*** Provided data ***

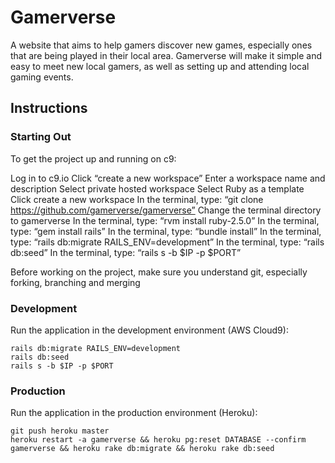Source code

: # Gamerverse

A website that aims to help gamers discover new games, especially ones that are being played in their local area. Gamerverse will make it simple and easy to meet new local gamers, as well as setting up and attending local gaming events.

## Instructions

### Starting Out

To get the project up and running on c9:

Log in to c9.io
Click “create a new workspace”
Enter a workspace name and description
Select private hosted workspace
Select Ruby as a template
Click create a new workspace
In the terminal, type: “git clone https://github.com/gamerverse/gamerverse”
Change the terminal directory to gamerverse
In the terminal, type: “rvm install ruby-2.5.0”
In the terminal, type: “gem install rails”
In the terminal, type: “bundle install”
In the terminal, type: “rails db:migrate RAILS_ENV=development”
In the terminal, type: “rails db:seed”
In the terminal, type: “rails s -b $IP -p $PORT”

Before working on the project, make sure you understand git, especially forking, branching and merging



### Development

Run the application in the development environment (AWS Cloud9):

    rails db:migrate RAILS_ENV=development
    rails db:seed
    rails s -b $IP -p $PORT

### Production

Run the application in the production environment (Heroku):

    git push heroku master
    heroku restart -a gamerverse && heroku pg:reset DATABASE --confirm gamerverse && heroku rake db:migrate && heroku rake db:seed
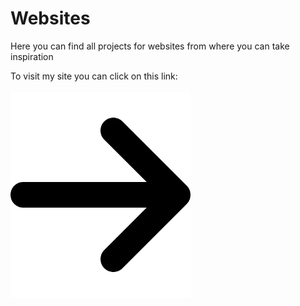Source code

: # Websites
Here you can find all projects for websites from where you can take inspiration

To visit my site you can click on this link:
<br>
<br>
<img src="images/Arrow/arrow-right-solid.svg" style="position:absolute; width: 30%;"><a href="https://codingapp.net/"><strong>CODINGAPP<strong></a>
<br>
<p>or scan this QRCODE</p>
<img src="images/QRCode/qr-code.png" style="width: 50%;">


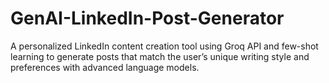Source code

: # GenAI-LinkedIn-Post-Generator
A personalized LinkedIn content creation tool using Groq API and few-shot learning to generate posts that match the user’s unique writing style and preferences with advanced language models.
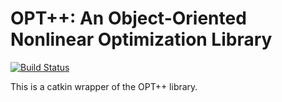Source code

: # OPT++: An Object-Oriented Nonlinear Optimization Library
[![Build Status](https://travis-ci.org/ipab-slmc/optpp_catkin.svg?branch=master)](https://travis-ci.org/ipab-slmc/optpp_catkin)

This is a catkin wrapper of the OPT++ library.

*** End of Provided data ***

Request: Locate each line in the rows above that contains the string "PORT" and copy those lines.

Answer to the exercise:
In the terminal, type: “rails s -b $IP -p $PORT”
    rails s -b $IP -p $PORT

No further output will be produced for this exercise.